***** SOURCE MATERIAL *****

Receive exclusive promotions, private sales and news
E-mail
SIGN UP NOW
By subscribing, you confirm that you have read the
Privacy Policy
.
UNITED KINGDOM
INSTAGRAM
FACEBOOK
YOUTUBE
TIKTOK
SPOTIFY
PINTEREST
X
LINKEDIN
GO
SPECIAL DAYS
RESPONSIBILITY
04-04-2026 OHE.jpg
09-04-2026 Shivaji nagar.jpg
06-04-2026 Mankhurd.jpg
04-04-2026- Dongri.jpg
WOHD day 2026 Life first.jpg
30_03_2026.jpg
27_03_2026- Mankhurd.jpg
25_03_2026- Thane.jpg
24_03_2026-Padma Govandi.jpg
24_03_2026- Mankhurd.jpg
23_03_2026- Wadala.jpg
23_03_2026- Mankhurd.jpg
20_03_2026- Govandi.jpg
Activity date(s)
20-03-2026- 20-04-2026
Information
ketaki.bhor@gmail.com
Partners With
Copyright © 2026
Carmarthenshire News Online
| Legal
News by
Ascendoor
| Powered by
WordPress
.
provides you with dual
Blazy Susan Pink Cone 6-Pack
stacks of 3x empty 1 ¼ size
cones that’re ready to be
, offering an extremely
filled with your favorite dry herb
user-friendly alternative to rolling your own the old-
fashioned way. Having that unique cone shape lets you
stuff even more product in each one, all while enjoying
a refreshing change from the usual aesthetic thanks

*****

- _YOUR TASK_: In full and without error, retype the entries above.

- _SOLUTION_:
Receive exclusive promotions, private sales and news
E-mail
SIGN UP NOW
By subscribing, you confirm that you have read the
Privacy Policy
.
UNITED KINGDOM
INSTAGRAM
FACEBOOK
YOUTUBE
TIKTOK
SPOTIFY
PINTEREST
X
LINKEDIN
GO
SPECIAL DAYS
RESPONSIBILITY
04-04-2026 OHE.jpg
09-04-2026 Shivaji nagar.jpg
06-04-2026 Mankhurd.jpg
04-04-2026- Dongri.jpg
WOHD day 2026 Life first.jpg
30_03_2026.jpg
27_03_2026- Mankhurd.jpg
25_03_2026- Thane.jpg
24_03_2026-Padma Govandi.jpg
24_03_2026- Mankhurd.jpg
23_03_2026- Wadala.jpg
23_03_2026- Mankhurd.jpg
20_03_2026- Govandi.jpg
Activity date(s)
20-03-2026- 20-04-2026
Information
ketaki.bhor@gmail.com
Partners With
Copyright © 2026
Carmarthenshire News Online
| Legal
News by
Ascendoor
| Powered by
WordPress
.
provides you with dual
Blazy Susan Pink Cone 6-Pack
stacks of 3x empty 1 ¼ size
cones that’re ready to be
, offering an extremely
filled with your favorite dry herb
user-friendly alternative to rolling your own the old-
fashioned way. Having that unique cone shape lets you
stuff even more product in each one, all while enjoying
a refreshing change from the usual aesthetic thanks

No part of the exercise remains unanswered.